Task to carry out:
From the records below, extract all the text exactly and leave the images behind.

Material for the task:
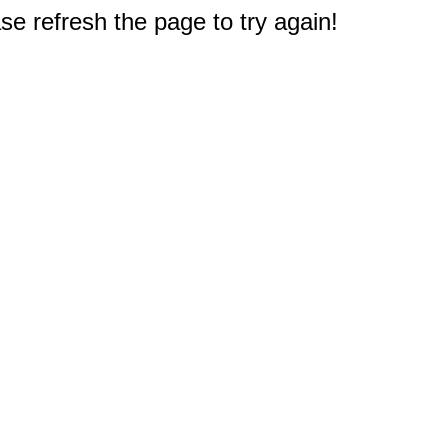
e refresh the page to try again!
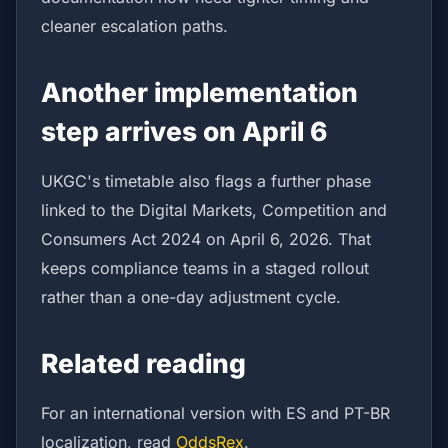
cleaner escalation paths.
Another implementation
step arrives on April 6
UKGC's timetable also flags a further phase
linked to the Digital Markets, Competition and
Consumers Act 2024 on April 6, 2026. That
keeps compliance teams in a staged rollout
rather than a one-day adjustment cycle.
Related reading
For an international version with ES and PT-BR
localization, read
OddsRex
.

Exercise output:
e refresh the page to try again!
cleaner escalation paths.
Another implementation
step arrives on April 6
UKGC's timetable also flags a further phase
linked to the Digital Markets, Competition and
Consumers Act 2024 on April 6, 2026. That
keeps compliance teams in a staged rollout
rather than a one-day adjustment cycle.
Related reading
For an international version with ES and PT-BR
localization, read
OddsRex
.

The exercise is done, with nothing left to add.